TASK:
Repeat word for word the passage of the pumpkin story below between "Although, at the" and "so is yours.", inclusive.

PROVIDED TEXT:
_ _ _ _ _

Although, at the moment, I don’t see any pumpkin-carving implements in your hand. I wish I could say the same about myself. The dull throbbing in the forearm, near the elbow. The gnarled and clawed right hand akin to Dracula’s when casting a hypnotic spell. Telltale signs of Jack-o-Lantern-itus, a malady with which I alone, apparently, must contend.  

Because my child is lazy.  And so is yours.

In advance of my annual Haunted Halloween Backyard Party, I mean, my son Everett’s annual Haunted Halloween Backyard Party, I capitalized on a too-good-to-be-true pumpkin sale at my neighborhood Safeway.  First there was the sorting out of the math with the cashier (you can’t really carry 10 pumpkins into the checkout aisle; just one and ring up its sticker 10 times). Then I moved on to the dripping of sweat in the parking lot, marking the path from the enormous cardboard bin to my Prius’ cargo bay.  Fortunately, no one recognized me during this portion of my arduous endeavor.  What with all the sweating, the grunting, the duck-walking, and some grumbled curse words–all while shuffling in front of a steady stream of motor vehicles–I probably will need to patronize a different Safeway for awhile.

But I got my pumpkins, didn’t I.

_ _ _ _ _

DATA PROVIDED:

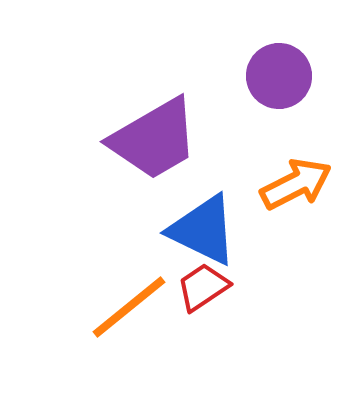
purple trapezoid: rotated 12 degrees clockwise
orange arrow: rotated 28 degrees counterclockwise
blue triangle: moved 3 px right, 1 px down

_ _ _ _ _

RESPONSE TO THIS EXERCISE:
Although, at the moment, I don’t see any pumpkin-carving implements in your hand. I wish I could say the same about myself. The dull throbbing in the forearm, near the elbow. The gnarled and clawed right hand akin to Dracula’s when casting a hypnotic spell. Telltale signs of Jack-o-Lantern-itus, a malady with which I alone, apparently, must contend.  

Because my child is lazy.  And so is yours.